Natural Killer cells are found in all mammals. And we do enhance those cells after one year of therapy. It may be because we go back with the patient into the beginnings of life. If those cells are deficient at the start of therapy they are not deficient after a year of therapy. We need to refine our research to make note of first line primals in those patients who greatly increased their NK cells. There seems to be enhanced NK development around the time of the critical period of the placental receptivity. The uterus has the greatest stockpile of NK cells, and it may be that early trauma impedes its proliferation making us more susceptible to disease later on.

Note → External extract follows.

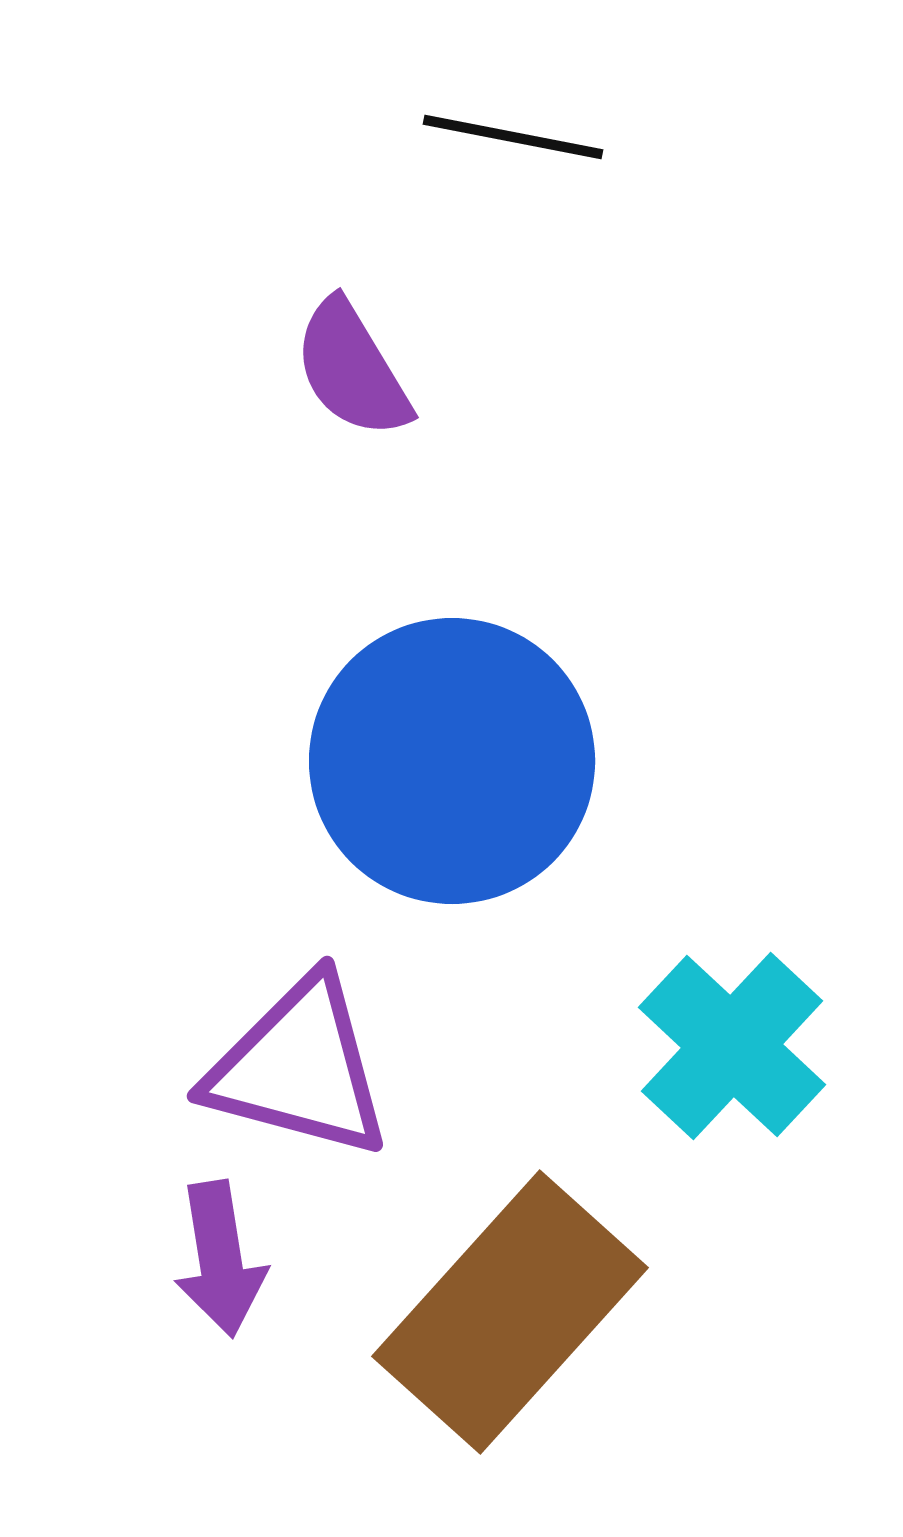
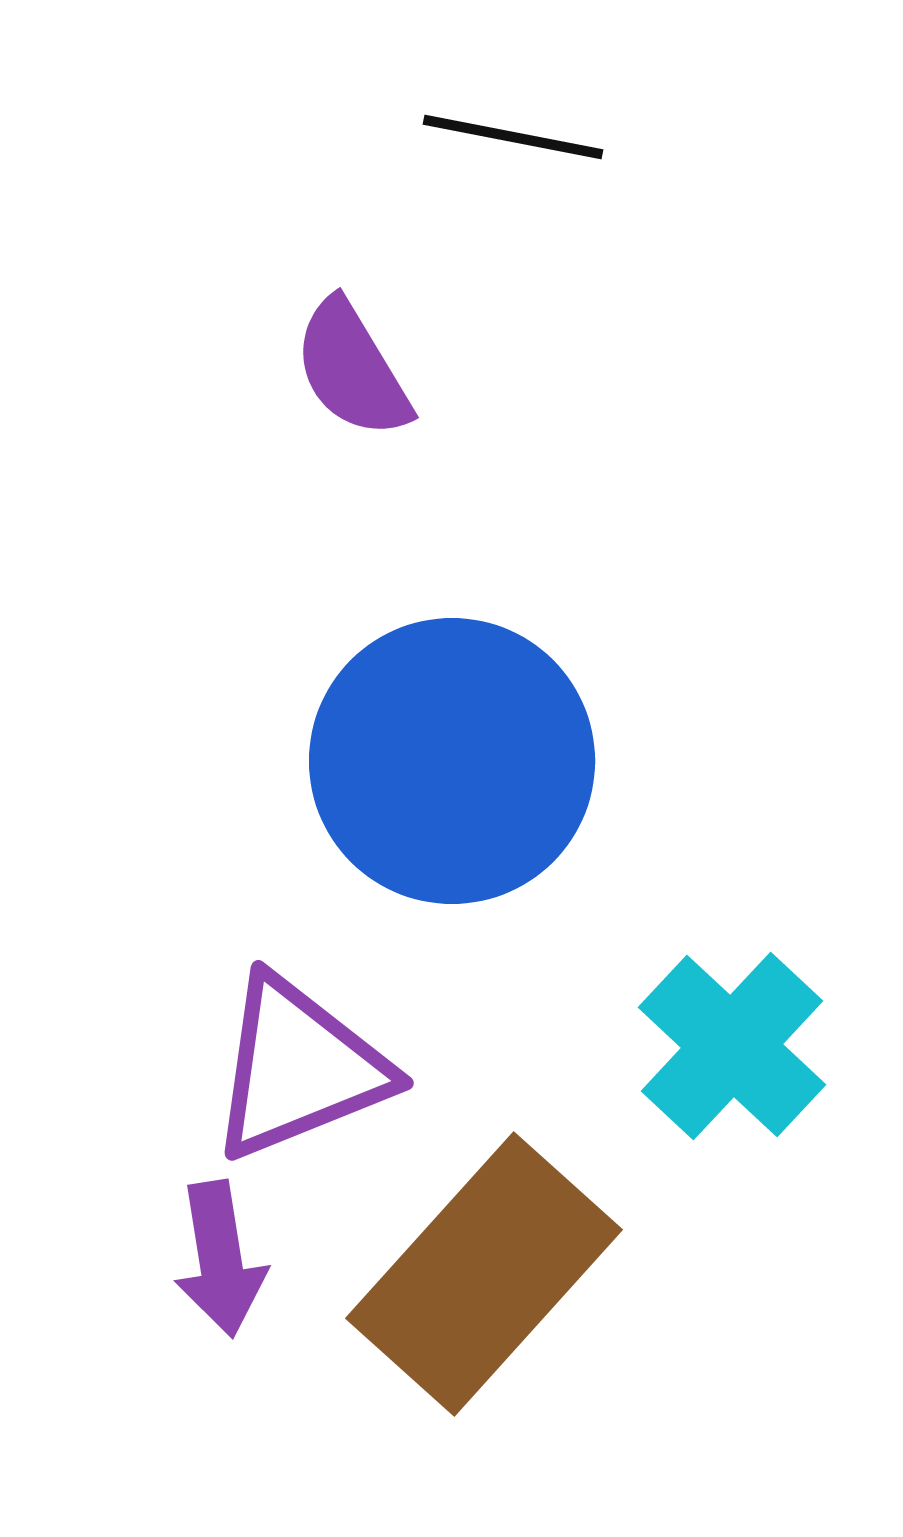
purple triangle: rotated 37 degrees counterclockwise
brown rectangle: moved 26 px left, 38 px up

The placenta is a powerhouse of chemistry, and adds to the hormones normally produced elsewhere such as the pituitary, and this includes the stress hormone., cortisol. Our “home” environment is not what we are used to thinking about when it comes to womb-life. But a bad home life creates serious problems later on; and this home is far more important than later home life in childhood in terms of what diseases will befall us. Serious traumas, a mother depressed or anxious at the start can change the stress hormone output in the placenta and eventually that may translate to such diseases as Alzheimer's, decades later. We have to wonder why there is such a great amount of cortisol produced, and the key reason I think is to combat the intrusion of trauma.
In some ways the placenta acts like the relationship between the thalamus and the cortex, allowing certain input and rejecting others. The placenta is pretty much like a switchboard careful to monitor the amount and quality of nutrients and rejecting certain pathogens. It tries to keep a healthy environment for the fetus at all times. It keeps out infections in the mother and most often it blocks cancer developing cells. It is strange that each of them, mother and child exchange cells so the part of each is part of the other.
Finally, what is exciting about the placental cells is that they are also life-saving stem cells. They are saying, “I will become anything you want so long as you love me and take care of me. If you keep me healthy you will be rewarded with cells that can help give life and attack disease. And how does one do that? No smoking while pregnant. Live in a non-polluted milieu. And eat properly for both of you.